Dans une discussion sur ce sujet, on est d'avis qu'on doit appeler l'attention sur le mal fait au malade par les bruits qu'on pourrait éviter, surtout la nuit. Dans les villes américaines, les autorités doivent veiller à ce tapage. Quoiqu'il ne soit pas certain que les affections nerveuses et les dyspepsies, si communes en Amérique, ont cette cause comme principale, cependant les neurologistes reconnaissent que c'est une des causes de rupture d'équilibre dans le système nerveux.
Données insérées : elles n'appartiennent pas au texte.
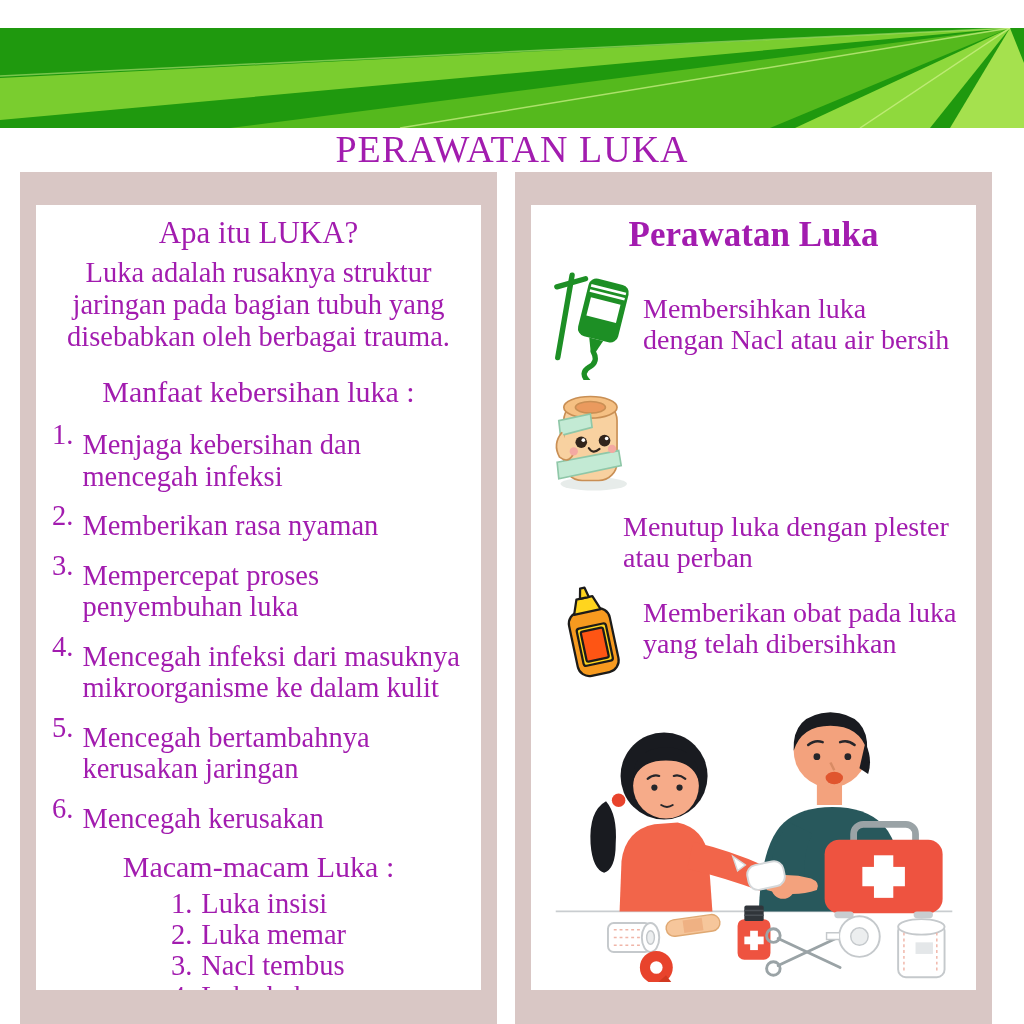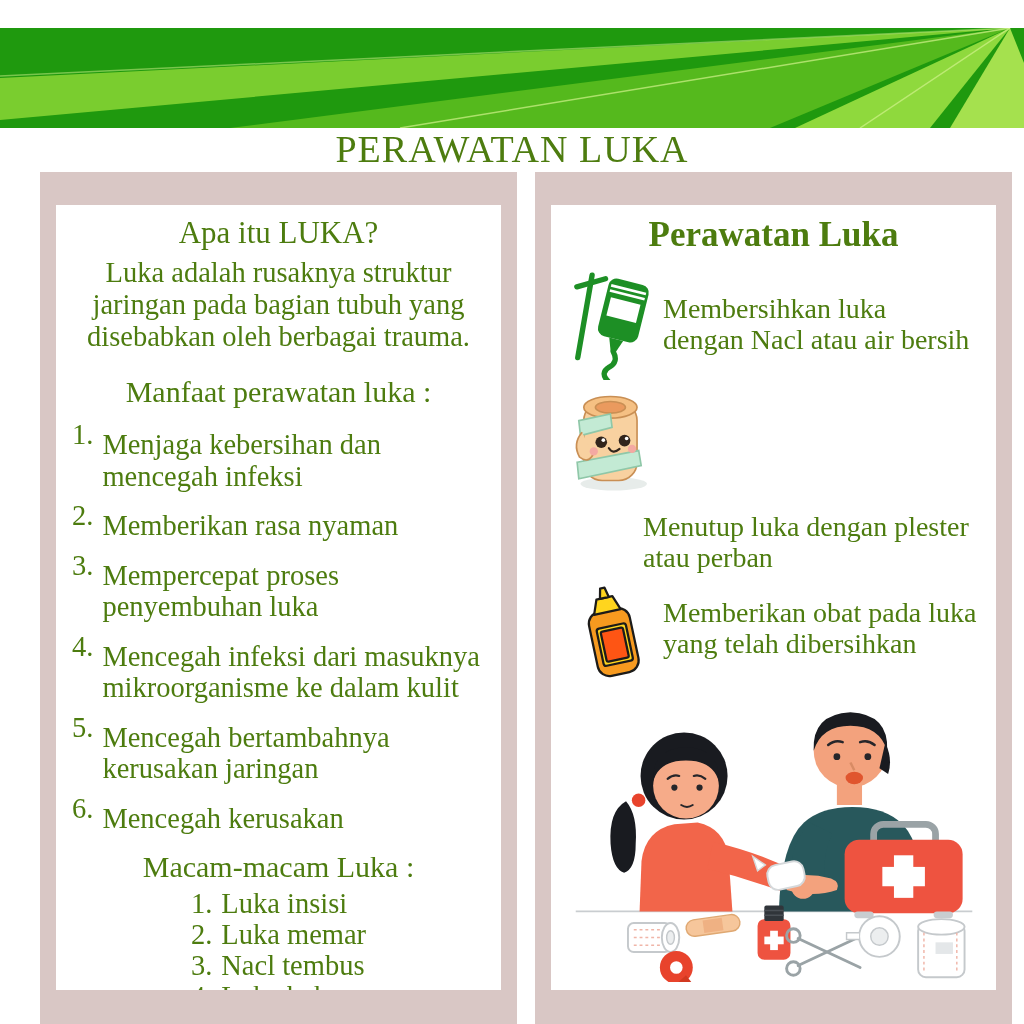--- a/index.html
+++ b/index.html
@@ -4,7 +4,7 @@
 <style>
   html,body{margin:0;padding:0;background:#fff;}
   .page{position:relative;width:1024px;height:1024px;background:#fff;overflow:hidden;
-        font-family:"Liberation Serif","DejaVu Serif",serif;color:#4d7c0f;}
+        font-family:"Liberation Serif","DejaVu Serif",serif;color:#a21caf;}
   .banner{position:absolute;top:28px;left:0;width:1024px;height:100px;}
   .main-title{position:absolute;top:126px;left:0;width:1024px;text-align:center;
         font-size:38px;line-height:46px;font-weight:normal;margin:0;letter-spacing:1px;}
Un monsieur de Birmingham, qui avait subi une opération chirurgicale, est le premier à avoir réclamé à propos du carillon bruyant de deux horloges de la ville, qui sonnaient toutes les quinze minutes et le tenaient éveillé. Cette requête, portée devant le major maire de la ville, reçut cette réponse typique : « Je n'y puis rien ; les carillons de ces horloges sont de première importance pour les habitants de la ville : changer une coutume est une révolution et la critiquer est une trahison ». Birmingham est un quart de siècle en retard sur Philadelphie où la Cour obligea un établissement puissant à être assez charitable pour ne pas détruire le repos et la santé de son voisin par les carillons de ses cloches. À Chicago, une croisade dans le même sens a réussi dans les mêmes circonstances et, à Detroit, la Cour a ordonné de suspendre le bruit des sirènes à vapeur, et beaucoup de villes limitent ou défendent les sifflets et sirènes des chemins de fer.

La question est donc née. Là où, en plus d'une chose désagréable, la santé publique et l'équilibre nerveux sont menacés, c'est le devoir du médecin de combattre contre.